WHAT IS BEING ASKED: Across the records below, how many lines contain the string "praktycznie"? Give the number by itself.

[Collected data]
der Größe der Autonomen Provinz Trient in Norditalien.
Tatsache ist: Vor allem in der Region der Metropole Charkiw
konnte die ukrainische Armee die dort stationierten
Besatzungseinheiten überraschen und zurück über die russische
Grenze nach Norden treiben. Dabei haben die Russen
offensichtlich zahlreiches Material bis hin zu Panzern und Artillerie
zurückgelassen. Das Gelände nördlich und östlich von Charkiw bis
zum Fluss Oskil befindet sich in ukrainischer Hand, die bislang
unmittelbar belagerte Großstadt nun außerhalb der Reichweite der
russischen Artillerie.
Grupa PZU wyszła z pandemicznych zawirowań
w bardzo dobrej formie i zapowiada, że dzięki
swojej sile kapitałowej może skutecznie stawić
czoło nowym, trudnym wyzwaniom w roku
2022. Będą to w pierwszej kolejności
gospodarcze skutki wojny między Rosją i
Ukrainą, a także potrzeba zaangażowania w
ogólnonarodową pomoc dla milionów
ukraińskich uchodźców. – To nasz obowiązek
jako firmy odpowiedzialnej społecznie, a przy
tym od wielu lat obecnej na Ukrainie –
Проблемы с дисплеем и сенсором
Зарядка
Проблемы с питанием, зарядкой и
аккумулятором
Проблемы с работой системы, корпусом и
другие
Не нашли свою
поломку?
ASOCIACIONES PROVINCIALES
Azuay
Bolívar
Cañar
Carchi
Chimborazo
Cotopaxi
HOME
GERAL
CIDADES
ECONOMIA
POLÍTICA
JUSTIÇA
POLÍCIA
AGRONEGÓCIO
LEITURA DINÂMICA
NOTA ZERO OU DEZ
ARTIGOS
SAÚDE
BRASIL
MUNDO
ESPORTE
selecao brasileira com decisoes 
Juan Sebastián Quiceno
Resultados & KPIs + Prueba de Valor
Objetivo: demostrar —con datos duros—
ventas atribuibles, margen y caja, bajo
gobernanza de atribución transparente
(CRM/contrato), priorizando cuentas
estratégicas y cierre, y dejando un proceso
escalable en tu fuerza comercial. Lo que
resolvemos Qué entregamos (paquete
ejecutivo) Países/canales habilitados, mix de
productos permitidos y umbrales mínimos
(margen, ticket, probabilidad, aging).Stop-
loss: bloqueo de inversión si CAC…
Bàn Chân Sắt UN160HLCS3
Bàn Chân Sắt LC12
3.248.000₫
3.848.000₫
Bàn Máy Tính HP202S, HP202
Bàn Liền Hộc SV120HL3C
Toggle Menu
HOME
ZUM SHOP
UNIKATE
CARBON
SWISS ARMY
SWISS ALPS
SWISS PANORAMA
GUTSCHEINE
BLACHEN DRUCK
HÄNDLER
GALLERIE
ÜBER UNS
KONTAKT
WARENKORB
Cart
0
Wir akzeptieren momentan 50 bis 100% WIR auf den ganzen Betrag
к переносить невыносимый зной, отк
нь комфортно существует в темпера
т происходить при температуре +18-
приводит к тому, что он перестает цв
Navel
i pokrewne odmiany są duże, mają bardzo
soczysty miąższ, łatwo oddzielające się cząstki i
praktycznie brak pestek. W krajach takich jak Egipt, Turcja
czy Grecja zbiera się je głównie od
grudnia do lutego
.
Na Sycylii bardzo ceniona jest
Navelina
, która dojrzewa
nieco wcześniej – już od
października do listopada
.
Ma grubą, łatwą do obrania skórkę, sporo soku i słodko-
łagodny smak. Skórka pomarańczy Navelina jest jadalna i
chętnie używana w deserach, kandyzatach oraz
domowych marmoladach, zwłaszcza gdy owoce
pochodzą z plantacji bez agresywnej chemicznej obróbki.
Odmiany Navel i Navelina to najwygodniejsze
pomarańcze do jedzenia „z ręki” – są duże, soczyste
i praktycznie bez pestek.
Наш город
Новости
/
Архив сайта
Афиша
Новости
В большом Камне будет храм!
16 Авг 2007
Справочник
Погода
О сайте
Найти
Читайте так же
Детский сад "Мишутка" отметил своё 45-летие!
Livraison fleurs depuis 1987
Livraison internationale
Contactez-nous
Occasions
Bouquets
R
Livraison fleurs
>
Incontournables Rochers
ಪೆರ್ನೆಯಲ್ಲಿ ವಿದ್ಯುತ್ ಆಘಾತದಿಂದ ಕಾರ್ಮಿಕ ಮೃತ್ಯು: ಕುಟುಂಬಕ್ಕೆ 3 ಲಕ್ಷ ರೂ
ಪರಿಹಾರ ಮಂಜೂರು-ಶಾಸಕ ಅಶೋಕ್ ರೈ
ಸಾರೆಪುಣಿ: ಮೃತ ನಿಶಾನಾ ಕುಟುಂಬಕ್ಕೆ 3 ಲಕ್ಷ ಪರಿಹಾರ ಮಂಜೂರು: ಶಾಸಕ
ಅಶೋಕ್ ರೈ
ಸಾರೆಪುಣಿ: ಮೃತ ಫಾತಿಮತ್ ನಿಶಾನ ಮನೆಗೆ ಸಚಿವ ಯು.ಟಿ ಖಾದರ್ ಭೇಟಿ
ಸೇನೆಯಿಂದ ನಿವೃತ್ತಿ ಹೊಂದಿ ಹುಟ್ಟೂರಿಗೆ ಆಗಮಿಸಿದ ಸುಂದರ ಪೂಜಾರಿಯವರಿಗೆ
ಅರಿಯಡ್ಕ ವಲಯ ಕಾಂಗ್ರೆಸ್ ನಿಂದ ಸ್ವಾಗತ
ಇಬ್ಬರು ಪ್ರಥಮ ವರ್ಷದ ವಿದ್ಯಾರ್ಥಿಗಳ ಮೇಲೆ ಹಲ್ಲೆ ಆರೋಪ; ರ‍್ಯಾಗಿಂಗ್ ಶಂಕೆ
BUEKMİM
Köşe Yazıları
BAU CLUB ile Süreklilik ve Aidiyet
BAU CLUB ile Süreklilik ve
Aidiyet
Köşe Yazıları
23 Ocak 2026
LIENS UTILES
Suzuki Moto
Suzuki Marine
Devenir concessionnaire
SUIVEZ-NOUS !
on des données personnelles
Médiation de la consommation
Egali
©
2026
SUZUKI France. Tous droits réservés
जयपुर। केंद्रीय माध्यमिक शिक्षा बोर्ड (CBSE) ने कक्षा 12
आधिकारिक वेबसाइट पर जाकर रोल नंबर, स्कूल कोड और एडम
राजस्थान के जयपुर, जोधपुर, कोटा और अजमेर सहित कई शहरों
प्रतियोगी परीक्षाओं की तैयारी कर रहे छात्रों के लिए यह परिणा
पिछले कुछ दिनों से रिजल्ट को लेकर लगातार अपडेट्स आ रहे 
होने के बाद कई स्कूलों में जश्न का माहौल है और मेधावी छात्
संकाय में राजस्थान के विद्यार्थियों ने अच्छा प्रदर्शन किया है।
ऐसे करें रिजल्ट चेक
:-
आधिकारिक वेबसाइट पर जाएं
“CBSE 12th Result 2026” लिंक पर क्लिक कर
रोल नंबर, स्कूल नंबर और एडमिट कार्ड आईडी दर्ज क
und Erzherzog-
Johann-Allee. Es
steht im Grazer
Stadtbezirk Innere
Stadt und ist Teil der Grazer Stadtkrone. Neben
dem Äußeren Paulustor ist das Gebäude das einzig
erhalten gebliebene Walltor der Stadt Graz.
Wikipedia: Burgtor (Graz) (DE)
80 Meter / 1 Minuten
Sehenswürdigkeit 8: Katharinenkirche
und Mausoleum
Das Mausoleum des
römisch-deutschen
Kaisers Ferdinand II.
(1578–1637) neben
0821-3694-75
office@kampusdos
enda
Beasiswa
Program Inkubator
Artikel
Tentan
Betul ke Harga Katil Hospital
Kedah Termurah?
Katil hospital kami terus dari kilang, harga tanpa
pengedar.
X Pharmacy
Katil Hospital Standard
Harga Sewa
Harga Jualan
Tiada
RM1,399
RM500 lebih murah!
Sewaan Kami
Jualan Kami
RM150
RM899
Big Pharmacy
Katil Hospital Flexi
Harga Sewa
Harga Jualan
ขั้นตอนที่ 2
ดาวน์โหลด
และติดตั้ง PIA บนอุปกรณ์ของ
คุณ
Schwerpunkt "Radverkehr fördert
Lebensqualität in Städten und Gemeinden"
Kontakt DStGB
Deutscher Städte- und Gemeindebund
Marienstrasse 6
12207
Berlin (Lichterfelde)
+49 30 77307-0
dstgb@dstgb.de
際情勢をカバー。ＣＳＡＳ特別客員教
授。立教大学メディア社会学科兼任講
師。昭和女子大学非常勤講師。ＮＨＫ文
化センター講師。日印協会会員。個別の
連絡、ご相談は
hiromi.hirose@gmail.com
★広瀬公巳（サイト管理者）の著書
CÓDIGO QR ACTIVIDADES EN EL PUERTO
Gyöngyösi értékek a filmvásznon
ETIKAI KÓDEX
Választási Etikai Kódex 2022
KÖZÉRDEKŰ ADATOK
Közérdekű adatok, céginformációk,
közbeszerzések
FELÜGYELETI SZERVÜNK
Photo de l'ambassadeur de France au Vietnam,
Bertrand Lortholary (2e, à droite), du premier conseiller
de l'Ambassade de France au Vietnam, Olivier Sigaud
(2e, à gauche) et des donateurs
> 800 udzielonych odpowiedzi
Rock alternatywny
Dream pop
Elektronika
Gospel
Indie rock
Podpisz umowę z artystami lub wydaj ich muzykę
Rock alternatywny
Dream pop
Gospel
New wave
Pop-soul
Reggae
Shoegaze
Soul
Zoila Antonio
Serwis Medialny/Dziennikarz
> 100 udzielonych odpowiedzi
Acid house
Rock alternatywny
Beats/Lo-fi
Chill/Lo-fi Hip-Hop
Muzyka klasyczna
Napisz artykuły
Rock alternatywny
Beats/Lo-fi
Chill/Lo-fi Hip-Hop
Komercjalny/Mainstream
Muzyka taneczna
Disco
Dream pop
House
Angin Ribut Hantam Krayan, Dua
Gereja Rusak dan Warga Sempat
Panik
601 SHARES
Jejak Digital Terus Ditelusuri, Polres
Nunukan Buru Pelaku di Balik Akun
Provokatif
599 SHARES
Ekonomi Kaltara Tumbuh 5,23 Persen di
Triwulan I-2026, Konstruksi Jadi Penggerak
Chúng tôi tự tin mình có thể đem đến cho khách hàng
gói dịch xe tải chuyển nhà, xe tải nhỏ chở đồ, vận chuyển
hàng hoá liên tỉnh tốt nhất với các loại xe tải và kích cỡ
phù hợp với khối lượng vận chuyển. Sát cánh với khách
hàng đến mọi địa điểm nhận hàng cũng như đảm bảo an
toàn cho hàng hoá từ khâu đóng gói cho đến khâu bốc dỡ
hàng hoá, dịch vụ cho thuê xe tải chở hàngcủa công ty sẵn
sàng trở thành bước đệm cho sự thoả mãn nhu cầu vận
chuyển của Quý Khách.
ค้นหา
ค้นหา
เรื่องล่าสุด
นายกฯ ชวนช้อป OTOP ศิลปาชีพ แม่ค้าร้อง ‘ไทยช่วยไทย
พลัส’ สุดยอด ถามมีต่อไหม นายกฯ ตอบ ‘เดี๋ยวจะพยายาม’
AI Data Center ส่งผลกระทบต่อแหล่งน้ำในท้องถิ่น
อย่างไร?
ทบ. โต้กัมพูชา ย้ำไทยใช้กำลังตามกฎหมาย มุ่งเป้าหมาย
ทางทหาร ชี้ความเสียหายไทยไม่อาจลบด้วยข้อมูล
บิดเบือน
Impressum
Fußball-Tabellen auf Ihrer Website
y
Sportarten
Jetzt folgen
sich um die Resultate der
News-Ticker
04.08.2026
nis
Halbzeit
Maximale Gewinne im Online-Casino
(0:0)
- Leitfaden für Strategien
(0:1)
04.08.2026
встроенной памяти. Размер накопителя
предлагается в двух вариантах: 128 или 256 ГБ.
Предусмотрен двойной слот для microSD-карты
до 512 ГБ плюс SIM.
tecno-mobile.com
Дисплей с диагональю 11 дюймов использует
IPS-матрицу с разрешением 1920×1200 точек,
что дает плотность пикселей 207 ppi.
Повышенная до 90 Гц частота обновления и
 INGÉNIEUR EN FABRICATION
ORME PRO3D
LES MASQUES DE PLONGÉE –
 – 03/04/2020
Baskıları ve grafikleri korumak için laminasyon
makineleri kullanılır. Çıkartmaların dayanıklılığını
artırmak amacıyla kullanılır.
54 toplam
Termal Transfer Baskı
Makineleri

WRITTEN SOLUTION: 2